Never was it so important to be alone together.
Amidst the chaos, we are witnessing incredible moments of calm and humanity, with communities remotely pulling together demonstrating cultural resilience and hope in adapting to change and finding the positives to thrive. Singing from balconies, sharing in virtual happy hours, introducing pets as colleagues – we are seeing a renewed, creative and more personal existence, bringing our whole selves into situations even while in isolation.
Our new normal is just that; normal. The scenario that has been thrust upon us is forcing us to slow down and focus inward. In doing so, we are being reminded of the joys in simpler things; baking, exercising, crafting, music, reading, playing board games and doing puzzles. As a personal example, last Friday I was able to balance my workload without the daily commute, effectively support the team and remain remotely connected, home school, and go for a run at lunchtime with my daughter who followed behind me on her bicycle. This was a whole new experience for me in my workday, and I liked it.
Mother and daughter: working and home schooling
With full respect to the seriousness of the situation - and as a mother and entrepreneur I am naturally more than worried - shifting our mindset to reframe isolation as family or me-time could help us restore some much-needed balance. To help us thrive and keep perspective, we can use this time to embrace what we have, what we can still do, and do more of it.
I believe the following steps will help us:
With most of us being forced to stay at home, there is an unprecedented need for connectivity to continue our social contact and for many, to work remotely. Fortunately, in the digital age, we are all well-equipped to do so relatively easily.

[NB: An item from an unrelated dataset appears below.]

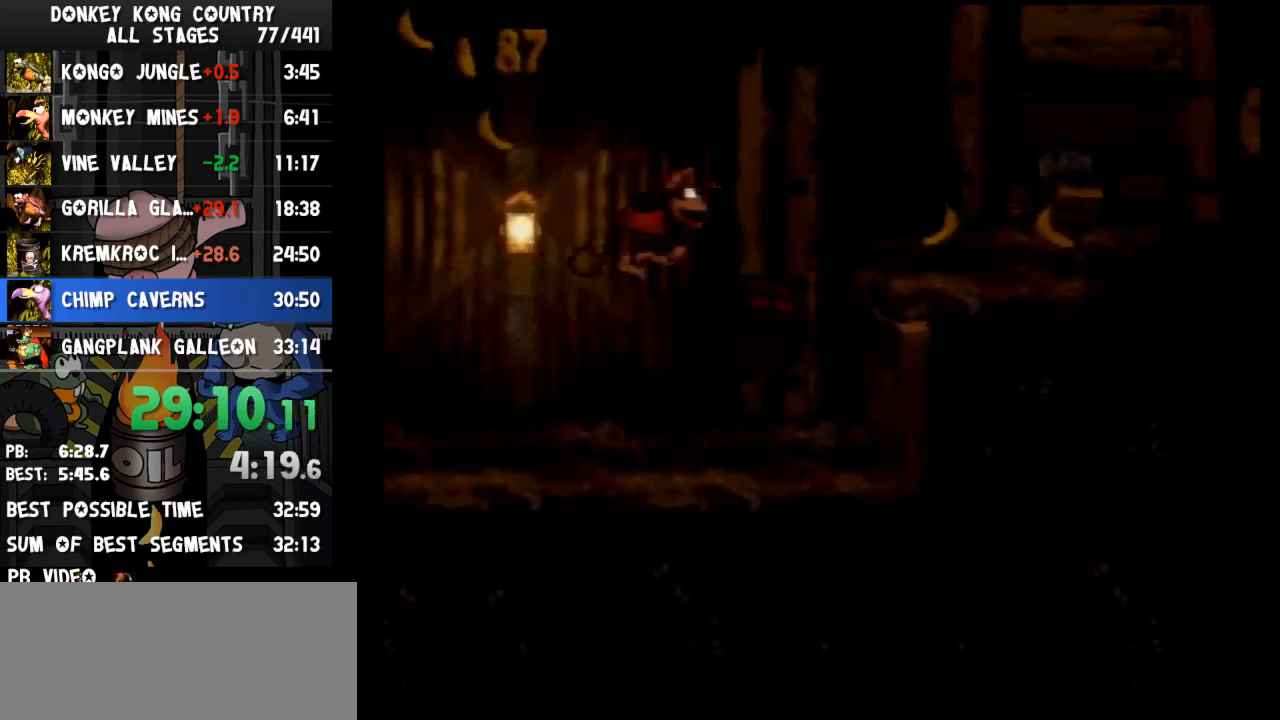
{"buttons": ["Y", "DPAD_RIGHT"], "events": [[333, "B", "up"], [333, "Y", "up"], [400, "Y", "down"]]}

Maintaining contact is so important for our mental health, especially during isolation, and many people may already be craving social interaction. Reach out and regularly check-in on each other – keep communication flowing and use video (FaceTime) as much as possible.
There’s no playbook on how to manage this crisis but one thing is certain; we need to work together to avoid pandemic panic. Remote working requires trust, understanding and strong communication. Everyone is adapting and everyone manages differently. We need to manage our own expectations and behaviours accordingly with a greater sense of care, compassion and empathy.
These days are extremely challenging for our health and livelihoods and it is easy to be engulfed by fear. Yet how we react is entirely up to us. It is important to remember that this will pass; the world is responding together, and we will emerge from this. Embrace the positives of the situation, of more time with family and for self, take up a new skill, hold remote brainstorms with the team, read that book, complete your taxes or get the jobs around the home done that you’ve been putting off. There are many ways to use the time wisely and productively.
We can’t manage the virus, but we can manage our response to it and maintaining a positive perspective will help. Whilst restrictions are placed on us, we are, thankfully, living in a world defined by connectivity and communication that enables us to carry on and keep going. We must remember that we are not alone. This is new to us all and we are all learning to pivot and adapt to our new normal where patience and understanding will prevail.
We are in this together. We’ve got this.